Google hat im Mai 2026 einen Universal Cart und weitere Shopping-Funktionen vorgestellt. Für Pricing-Teams wird dadurch die Konsistenz von Preis, Bestand und Lieferleistung über mehrere Händler hinweg wichtiger.
Google stellte am 19. Mai 2026 den Universal Cart und weitere Funktionen für agentisches Shopping vor. Google beschreibt dabei den Shopping Graph und KI-gestützte Funktionen als Grundlage, um Produkte über Shopping-Erlebnisse hinweg zu entdecken und zu vergleichen. Die Ankündigung beschreibt eine technische Entwicklung – sie ist kein Beleg dafür, dass jeder Händler automatisch über diesen Weg verkauft.
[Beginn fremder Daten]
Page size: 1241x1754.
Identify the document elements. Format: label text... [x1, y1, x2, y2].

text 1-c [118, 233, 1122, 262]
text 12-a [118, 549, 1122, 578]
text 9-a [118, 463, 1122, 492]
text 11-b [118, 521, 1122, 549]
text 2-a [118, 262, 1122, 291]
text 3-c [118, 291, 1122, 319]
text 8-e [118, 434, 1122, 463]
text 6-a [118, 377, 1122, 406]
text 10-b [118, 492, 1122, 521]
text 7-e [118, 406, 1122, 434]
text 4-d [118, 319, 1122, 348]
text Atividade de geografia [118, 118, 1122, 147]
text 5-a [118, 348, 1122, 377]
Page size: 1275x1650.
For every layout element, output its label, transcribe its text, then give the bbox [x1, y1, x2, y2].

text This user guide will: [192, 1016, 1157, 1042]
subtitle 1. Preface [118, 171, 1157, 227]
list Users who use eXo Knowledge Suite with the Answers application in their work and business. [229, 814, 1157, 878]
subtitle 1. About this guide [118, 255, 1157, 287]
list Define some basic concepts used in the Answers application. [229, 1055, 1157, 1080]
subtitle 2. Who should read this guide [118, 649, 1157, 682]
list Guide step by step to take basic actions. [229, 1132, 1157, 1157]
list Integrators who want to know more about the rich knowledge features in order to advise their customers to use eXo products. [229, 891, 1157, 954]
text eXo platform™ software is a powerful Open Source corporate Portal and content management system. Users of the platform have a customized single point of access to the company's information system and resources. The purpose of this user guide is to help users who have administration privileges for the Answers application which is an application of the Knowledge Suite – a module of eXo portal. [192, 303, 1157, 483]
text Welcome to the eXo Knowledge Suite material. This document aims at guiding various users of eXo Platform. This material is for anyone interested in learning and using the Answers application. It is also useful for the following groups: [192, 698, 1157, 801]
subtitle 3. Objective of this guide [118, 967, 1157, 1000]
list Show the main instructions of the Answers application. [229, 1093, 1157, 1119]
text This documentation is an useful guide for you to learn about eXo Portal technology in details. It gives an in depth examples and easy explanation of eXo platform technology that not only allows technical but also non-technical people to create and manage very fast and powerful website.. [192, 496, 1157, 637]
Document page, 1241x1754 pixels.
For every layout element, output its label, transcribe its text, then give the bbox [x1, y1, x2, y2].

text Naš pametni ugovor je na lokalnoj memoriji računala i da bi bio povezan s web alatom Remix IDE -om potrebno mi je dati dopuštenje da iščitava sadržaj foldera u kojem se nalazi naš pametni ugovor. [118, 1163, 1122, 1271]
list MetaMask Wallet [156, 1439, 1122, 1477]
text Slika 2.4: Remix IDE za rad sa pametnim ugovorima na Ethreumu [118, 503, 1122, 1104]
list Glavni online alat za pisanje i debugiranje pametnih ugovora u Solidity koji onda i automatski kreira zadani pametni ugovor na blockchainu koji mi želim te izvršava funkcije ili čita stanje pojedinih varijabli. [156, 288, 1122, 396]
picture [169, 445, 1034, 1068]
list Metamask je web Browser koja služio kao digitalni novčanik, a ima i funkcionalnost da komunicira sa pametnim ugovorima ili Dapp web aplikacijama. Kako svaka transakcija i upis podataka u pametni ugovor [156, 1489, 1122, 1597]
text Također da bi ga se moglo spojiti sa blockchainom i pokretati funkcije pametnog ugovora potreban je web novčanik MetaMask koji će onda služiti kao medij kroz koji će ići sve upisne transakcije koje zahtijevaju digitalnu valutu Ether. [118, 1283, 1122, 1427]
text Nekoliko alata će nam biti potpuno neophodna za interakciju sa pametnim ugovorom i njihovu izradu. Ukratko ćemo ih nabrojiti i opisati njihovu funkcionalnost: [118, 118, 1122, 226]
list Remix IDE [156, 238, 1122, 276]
Preisvergleich mit mehr als einer Zahl
Wenn Warenkörbe Händlerangebote zusammenführen, müssen Preise, Verfügbarkeit, Lieferzeit und Rückgabebedingungen aktuell sein. Ein Händler mit minimal niedrigerem Listenpreis kann bei längerer Lieferzeit oder zusätzlichen Versandkosten trotzdem schlechter bewertet werden.
Was Category Manager vorbereiten können
Produktfeeds sollten Varianten sauber abbilden und den effektiven Kaufpreis nicht durch unklare Zusatzkosten verschleiern. Teams sollten außerdem festlegen, wie Promotions aus dem Shop in externe Shopping-Oberflächen übertragen werden und wie schnell Preisänderungen synchronisiert werden.
Takeaway: Agentische Warenkörbe machen Angebotsqualität messbar: aktueller Preis, Bestand, Lieferung und Rückgabe müssen zusammenpassen. Feed-Governance wird damit Teil der Pricing-Governance. Quelle:
Google: Introducing the Universal Cart.